De plus, les critiques pointent une économie encore largement dépendante des exportations de matières premières, sans réelles avancées vers une transformation locale ou une diversification des secteurs. Alors que les recettes minières continuent de croître, leur impact sur la vie quotidienne des citoyens semble limité, renforçant les disparités sociales.

Des infrastructures prometteuses, mais à quel coût ?
La construction annoncée de 7 000 km de routes est un projet monumental, présenté comme le fleuron du Programme de Développement Local des 145 Territoires. Toutefois, des zones d’ombre subsistent sur le financement de ces chantiers. Les ressources tirées du réajustement du contrat minier avec le GEC, si elles sont alléchantes sur le papier, pourraient masquer un endettement accru ou des concessions défavorables à long terme.
En outre, les retards et les dysfonctionnements observés dans des projets similaires par le passé incitent à la prudence. Les promesses répétées de désenclavement des provinces et d’amélioration des infrastructures de base peinent à se concrétiser pour de nombreuses communautés rurales.
Une réponse insuffisante à la crise sociale
Si la suppression de la TVA sur les produits de première nécessité et la baisse des prix des carburants visent à soulager les ménages, leur impact demeure limité face à une inflation persistante. Ces mesures ponctuelles, bien qu’appréciées, semblent davantage relever d’un calcul politique à court terme que d’une réelle stratégie économique.
Un modèle agricole encore embryonnaire
Le Programme de Transformation Agricole, censé porter la RDC vers une souveraineté alimentaire, est une initiative salutaire, mais son exécution laisse à désirer. À titre d’exemple, le parc agro-industriel de Kaniama-Kasese, souvent cité comme un modèle, reste l’arbre qui cache la forêt. Des problèmes d’accès au crédit pour les agriculteurs et une faible mécanisation continuent de freiner le secteur.

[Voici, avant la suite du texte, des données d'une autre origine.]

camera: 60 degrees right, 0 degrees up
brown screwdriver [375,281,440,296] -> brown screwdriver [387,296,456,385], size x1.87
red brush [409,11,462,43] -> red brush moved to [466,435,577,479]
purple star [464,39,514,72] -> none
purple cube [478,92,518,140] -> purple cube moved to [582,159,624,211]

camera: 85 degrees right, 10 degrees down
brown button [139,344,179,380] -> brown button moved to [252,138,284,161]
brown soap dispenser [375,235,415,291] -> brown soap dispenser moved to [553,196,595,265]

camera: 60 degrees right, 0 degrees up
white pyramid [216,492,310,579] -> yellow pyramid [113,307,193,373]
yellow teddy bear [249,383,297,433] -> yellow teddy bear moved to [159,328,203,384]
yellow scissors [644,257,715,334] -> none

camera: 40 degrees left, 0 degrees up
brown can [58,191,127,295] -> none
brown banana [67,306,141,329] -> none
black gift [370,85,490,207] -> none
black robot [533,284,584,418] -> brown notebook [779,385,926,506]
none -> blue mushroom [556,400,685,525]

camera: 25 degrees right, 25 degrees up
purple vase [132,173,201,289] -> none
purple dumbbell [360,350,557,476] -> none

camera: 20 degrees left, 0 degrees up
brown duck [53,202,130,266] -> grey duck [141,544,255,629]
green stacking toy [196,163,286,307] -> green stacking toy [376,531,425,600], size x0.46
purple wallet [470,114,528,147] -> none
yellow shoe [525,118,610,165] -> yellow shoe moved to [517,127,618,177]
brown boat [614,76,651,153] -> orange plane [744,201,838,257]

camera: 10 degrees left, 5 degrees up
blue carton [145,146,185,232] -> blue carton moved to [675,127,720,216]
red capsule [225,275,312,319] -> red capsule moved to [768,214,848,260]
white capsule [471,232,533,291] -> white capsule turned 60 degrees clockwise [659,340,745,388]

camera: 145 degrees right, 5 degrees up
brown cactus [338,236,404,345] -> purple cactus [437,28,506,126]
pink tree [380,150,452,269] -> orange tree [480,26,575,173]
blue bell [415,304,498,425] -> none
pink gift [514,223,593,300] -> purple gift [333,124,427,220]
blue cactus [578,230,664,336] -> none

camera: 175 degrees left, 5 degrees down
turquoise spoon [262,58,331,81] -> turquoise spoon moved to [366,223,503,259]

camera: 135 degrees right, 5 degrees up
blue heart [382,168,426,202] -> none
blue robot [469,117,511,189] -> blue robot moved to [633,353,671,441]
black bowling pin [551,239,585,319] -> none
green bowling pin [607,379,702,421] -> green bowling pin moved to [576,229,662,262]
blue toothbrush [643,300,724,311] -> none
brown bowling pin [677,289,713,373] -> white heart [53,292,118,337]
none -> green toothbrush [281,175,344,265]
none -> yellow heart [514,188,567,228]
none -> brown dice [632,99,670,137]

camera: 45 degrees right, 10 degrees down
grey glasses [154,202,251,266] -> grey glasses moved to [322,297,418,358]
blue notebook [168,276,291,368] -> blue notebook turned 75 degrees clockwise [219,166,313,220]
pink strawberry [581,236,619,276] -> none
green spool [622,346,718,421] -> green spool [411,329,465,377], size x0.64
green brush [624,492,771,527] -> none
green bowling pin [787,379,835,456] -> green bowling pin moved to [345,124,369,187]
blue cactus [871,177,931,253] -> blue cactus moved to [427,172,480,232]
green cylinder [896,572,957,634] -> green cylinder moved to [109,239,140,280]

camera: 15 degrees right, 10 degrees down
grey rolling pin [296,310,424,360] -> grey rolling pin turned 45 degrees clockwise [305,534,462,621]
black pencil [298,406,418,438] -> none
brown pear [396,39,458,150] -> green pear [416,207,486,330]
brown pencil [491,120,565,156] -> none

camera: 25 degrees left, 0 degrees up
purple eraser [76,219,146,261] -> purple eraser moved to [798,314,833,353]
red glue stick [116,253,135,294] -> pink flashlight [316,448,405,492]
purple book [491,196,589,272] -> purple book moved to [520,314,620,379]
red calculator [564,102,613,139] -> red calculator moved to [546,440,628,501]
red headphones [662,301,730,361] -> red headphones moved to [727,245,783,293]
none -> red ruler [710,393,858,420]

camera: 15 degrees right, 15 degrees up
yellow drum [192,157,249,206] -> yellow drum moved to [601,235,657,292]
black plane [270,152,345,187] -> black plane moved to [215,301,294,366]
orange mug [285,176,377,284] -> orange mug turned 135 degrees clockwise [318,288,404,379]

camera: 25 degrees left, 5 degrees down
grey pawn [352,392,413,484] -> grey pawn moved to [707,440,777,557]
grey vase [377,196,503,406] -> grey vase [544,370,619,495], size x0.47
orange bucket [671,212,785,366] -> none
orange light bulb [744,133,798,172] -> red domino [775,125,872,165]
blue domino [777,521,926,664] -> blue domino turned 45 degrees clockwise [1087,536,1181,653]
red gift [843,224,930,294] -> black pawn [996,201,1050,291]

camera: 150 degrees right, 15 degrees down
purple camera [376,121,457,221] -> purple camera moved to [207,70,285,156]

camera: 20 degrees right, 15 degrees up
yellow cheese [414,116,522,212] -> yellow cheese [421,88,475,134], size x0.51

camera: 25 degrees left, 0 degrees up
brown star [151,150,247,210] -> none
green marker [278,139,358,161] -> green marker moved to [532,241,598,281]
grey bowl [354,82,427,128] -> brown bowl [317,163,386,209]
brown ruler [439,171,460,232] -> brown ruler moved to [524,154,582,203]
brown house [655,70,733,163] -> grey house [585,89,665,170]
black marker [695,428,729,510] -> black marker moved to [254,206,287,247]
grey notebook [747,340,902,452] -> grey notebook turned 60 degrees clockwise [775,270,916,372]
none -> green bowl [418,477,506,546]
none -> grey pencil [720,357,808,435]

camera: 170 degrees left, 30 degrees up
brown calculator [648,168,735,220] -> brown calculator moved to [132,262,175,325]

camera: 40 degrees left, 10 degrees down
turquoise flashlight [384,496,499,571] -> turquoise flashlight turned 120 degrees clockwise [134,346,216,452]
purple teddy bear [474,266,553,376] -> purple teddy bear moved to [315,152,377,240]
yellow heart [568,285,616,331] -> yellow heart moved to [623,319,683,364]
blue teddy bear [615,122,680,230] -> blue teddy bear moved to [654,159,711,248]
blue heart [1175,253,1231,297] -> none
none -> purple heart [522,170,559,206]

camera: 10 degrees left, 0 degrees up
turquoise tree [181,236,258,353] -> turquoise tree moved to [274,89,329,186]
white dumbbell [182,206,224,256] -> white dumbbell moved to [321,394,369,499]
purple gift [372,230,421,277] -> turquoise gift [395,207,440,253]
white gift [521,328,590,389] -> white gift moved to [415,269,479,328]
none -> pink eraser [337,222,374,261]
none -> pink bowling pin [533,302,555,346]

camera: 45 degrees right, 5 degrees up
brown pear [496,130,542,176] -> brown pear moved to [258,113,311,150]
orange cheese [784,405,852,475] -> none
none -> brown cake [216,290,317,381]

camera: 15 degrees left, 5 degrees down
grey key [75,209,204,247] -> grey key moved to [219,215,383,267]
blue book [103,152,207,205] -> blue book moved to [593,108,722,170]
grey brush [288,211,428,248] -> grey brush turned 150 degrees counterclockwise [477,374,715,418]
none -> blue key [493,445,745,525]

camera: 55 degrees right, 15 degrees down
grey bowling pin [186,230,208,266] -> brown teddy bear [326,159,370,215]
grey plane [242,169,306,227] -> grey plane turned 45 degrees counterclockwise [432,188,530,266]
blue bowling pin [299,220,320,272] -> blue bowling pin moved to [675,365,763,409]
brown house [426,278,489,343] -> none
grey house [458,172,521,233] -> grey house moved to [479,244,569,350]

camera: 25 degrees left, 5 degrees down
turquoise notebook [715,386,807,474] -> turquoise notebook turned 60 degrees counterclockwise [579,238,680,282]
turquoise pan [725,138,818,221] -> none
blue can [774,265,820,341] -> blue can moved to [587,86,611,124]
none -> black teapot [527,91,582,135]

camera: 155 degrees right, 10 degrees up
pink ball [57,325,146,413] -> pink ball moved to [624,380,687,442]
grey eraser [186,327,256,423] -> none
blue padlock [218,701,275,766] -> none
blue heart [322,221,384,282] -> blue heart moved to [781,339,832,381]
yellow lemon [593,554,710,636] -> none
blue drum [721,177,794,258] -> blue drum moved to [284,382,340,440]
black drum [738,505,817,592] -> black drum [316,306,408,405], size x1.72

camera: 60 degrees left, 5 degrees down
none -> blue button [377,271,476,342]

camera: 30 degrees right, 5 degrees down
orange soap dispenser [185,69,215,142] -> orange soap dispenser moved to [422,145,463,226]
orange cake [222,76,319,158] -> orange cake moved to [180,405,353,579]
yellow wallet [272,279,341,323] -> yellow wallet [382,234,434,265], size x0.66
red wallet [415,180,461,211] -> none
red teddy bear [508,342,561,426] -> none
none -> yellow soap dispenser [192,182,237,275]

Une vision trop éloignée des réalités ?
Si le discours du Président trace une trajectoire ambitieuse pour le pays, il manque de réponses concrètes aux préoccupations immédiates des Congolais. L’accent mis sur les macro-indicateurs économiques ne saurait occulter les inégalités criantes et les besoins essentiels des populations.
L’avenir de la RDC repose sur des réformes structurelles profondes, associées à une gestion plus transparente des ressources nationales. Faute de quoi, les annonces présidentielles risquent de se réduire à de simples effets de communication, loin des aspirations légitimes d’un peuple en quête de mieux-être.